43. Anders dan de hilaritas of vrolijkheid kan titillatio of plezier wel degelijk excessief zijn; dat volgt uit de definitie: het gaat om een gemoedstoestand die een of slechts enkele delen van ons lichaam meer beroert dan andere, wat al een verandering veronderstelt in het evenwicht tussen de delen qua beweging en rust; bovendien kan die gemoedstoestand zo krachtig zijn dat onze andere activiteiten, zoals redelijk nadenken, erdoor onderdrukt worden; ten slotte kan die toestand blijven voortduren en zo ons lichaam langdurig of permanent ongeschikt maken om veel andere gemoedstoestanden te ondergaan of zelf actief in de wereld op te treden. Dat zijn redenen genoeg om te stellen dat plezier excessief kan zijn en in die mate ook slecht voor ons zelfbehoud. Ook hier is er een tegenpool, namelijk smart (dolor). Volgens de vorige stelling kan dat, als een vorm van droefheid, niet op zichzelf goed zijn voor ons. De oorzaken van onze smart zijn velerlei en zeer verscheiden in kracht. De kracht van gemoedstoestanden wordt afgemeten aan de kracht van hun oorzaak, opgeteld bij onze eigen kracht en dus is er smart in oneindig veel verschillende gradaties en vormen. Er zal dus ook een smart zijn die zo sterk is dat ze krachtiger is dan ons plezier en die zo het plezier kan matigen en verhinderen dat het excessief en dus slecht wordt; daardoor wordt ons lichaam niet langer minder geschikt om zijn zelfbehoud na te streven en dus kunnen we zeggen dat smart iets goeds is wanneer dat plezier, hoewel een vorm van blijdschap, slecht is, dat wil zeggen wanneer die blijdschap excessief is.

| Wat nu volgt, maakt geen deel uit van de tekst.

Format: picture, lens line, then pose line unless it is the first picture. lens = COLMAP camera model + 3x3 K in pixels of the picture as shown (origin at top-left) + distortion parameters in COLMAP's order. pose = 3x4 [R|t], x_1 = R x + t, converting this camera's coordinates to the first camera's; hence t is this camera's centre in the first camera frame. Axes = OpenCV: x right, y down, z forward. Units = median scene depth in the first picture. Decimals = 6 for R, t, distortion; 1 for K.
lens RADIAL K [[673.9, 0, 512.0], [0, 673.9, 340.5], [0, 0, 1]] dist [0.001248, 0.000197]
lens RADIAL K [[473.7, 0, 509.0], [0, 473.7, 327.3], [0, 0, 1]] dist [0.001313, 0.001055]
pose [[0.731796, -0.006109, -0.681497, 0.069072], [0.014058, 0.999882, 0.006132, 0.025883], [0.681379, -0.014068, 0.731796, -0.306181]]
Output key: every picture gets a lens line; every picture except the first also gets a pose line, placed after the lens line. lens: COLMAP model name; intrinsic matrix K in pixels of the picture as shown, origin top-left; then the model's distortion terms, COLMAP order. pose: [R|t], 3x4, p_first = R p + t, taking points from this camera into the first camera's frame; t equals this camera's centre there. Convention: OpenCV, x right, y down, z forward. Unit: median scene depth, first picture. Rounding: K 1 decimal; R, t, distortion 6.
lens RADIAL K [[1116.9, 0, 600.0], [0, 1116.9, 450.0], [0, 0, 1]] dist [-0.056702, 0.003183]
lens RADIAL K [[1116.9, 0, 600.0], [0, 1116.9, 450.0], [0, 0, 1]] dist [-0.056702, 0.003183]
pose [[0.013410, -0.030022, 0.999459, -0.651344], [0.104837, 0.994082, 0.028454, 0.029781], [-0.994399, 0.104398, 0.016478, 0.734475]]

44. Liefde en haat, eveneens elkaars tegengestelde, kunnen excessief zijn. Dat liefde dat kan zijn, bewijst Spinoza op grond van het feit dat plezier excessief kan zijn, zoals in de vorige stelling aangetoond is. Plezier is immers evident geen droefheid maar blijdschap. Welnu, liefde is blijdschap gepaard aan het idee van een externe oorzaak; dan is ook plezier liefde gekoppeld aan een externe oorzaak en aangezien plezier excessief kan zijn, kan ook liefde dat zijn, althans in de vorm van buitensporig plezier.
Het bewijs dat ook haat overdreven proporties kan aannemen volgt eveneens uit bewezen stellingen. De intensiteit van een begeerte is afhankelijk van de gemoedstoestand waaruit ze ontstaat; anderzijds is het zo dat een gemoedstoestand, als een passie, sterker kan zijn dan onze acties; vandaar dat een begeerte die ontstaat uit een sterkere gemoedstoestand intenser zal zijn dan andere begeerten. Er zullen dus gradaties zijn tot in het extreme en dus zal er, zoals in de vorige stelling aangetoond voor het plezier, ook van de haat een excessieve vorm bestaan.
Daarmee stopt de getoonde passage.